Senior officials have publicly downplayed fears of an Oval Office ambush. Minister in the Presidency Khumbudzo Ntshavheni said last week that the government wasn’t worried.
“There is no one who invites a guest to mistreat them so we are expecting the highest level of decorum and the necessary protocols to be accorded,” said Ntshavheni, who will also travel to Washington. “We respect our sovereignty and we take it very seriously, our president has committed that we will not be bullied.”
Still, early last week and then again on Friday, Trump reiterated his accusations that the country was perpetrating a genocide against White Afrikaners. The comments have been seized on by opposition parties, who argue Ramaphosa is being summoned in order to be humiliated.
“The sole intention of the visit by South Africa would be to hold our nation’s leaders to account regarding a non-existent genocide of Afrikaners in our country,” said Sinawo Tambo, spokesman for the far-left Economic Freedom Fighters party, which wants to nationalize all land. “Ramaphosa is therefore poised to be embarrassed and shamed,” just like Zelenskiy was in recent months, he said.
Some advisers argue that the two golf-playing tycoons have more in common than is generally thought.
Ramaphosa previously faced criticism from US lawmakers for his non-aligned stance on Russia’s invasion of Ukraine — but it fits much more closely with Trump’s view, which could be an advantage, some advisers argue. In the week that Ramaphosa hosted Zelenskiy last month, he held calls with both Russian President Vladimir Putin and Trump.
Still, the Washington Post last week reported that the Trump administration had banned US agencies from working with the G-20, leaving some South African officials convinced that this week’s meeting won’t thaw tensions.
Ramaphosa is going to approach Trump ready to make trade concessions around the automotive, critical mineral and agriculture sectors that form the bulk of the two countries’ commercial ties, according to two advisers.
Minister of Infrastructure, Dean McPherson, a member of the DA, said the cabinet had signed off on “reasonable and rational proposals” to present to Trump.
“It is in the country’s interest that the US and South Africa have a close bilateral relationship — economically it’s crucial,” McPherson said in an interview on Thursday. “We can’t afford to say we don’t care about the US.”
McPherson’s party has also taken issue with Ramaphosa’s signing of a land act that Trump and Musk claim has been used to seize White farmer’s land.
The act is similar to US eminent domain laws — though the law in South Africa allows for expropriation without compensation in certain cases such as land that’s been abandoned and state-owned property not in use.

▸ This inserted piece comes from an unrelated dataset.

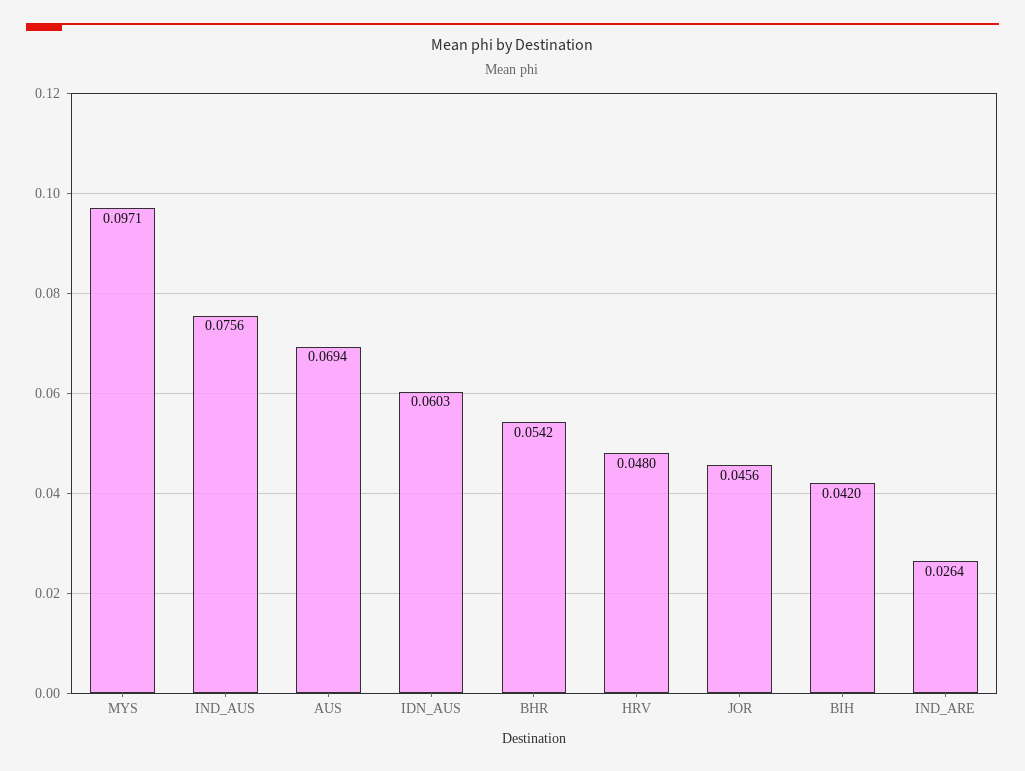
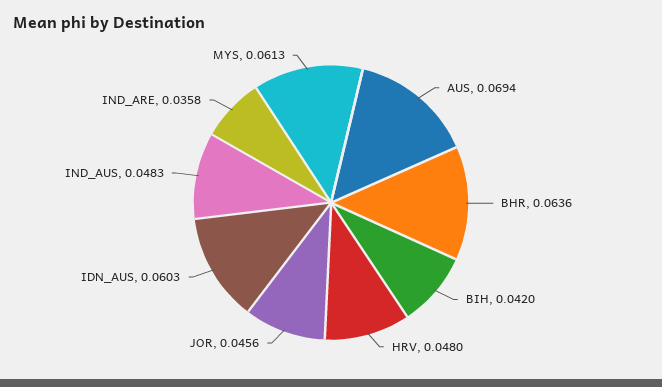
MYS: 0.0971 -> 0.0613
IND_AUS: 0.0756 -> 0.0483
BHR: 0.0542 -> 0.0636
IND_ARE: 0.0264 -> 0.0358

For now, no land has been seized.
“Trump is an ally of people who are pushing a very White supremacist kind of narrative,” said Lukhona Mnguni, political analyst affiliated to the University of KwaZulu-Natal. The idea that there’s a genocide against White people is a discredited, fringe view in South Africa.
In a sign of how important the Trump meeting is — and how it’s united the fractious coalition — Ramaphosa will skip the latest national budget hearings to meet the US leader. For the past few months, budget talks have threatened the stability of his coalition government.
Ramaphosa’s willingness to skip the budget reflects the government’s confidence that it’ll pass — and his conviction that he’ll leave Washington with a win.
“The man has been chased by a police dog — do you think he’s frightened by Trump?” JP Landman, an independent political analyst, said at a panel discussion last week, referring to Ramaphosa’s role in the anti-apartheid struggle. “You can’t predict these things, but he’s a very shrewd and experienced negotiator.”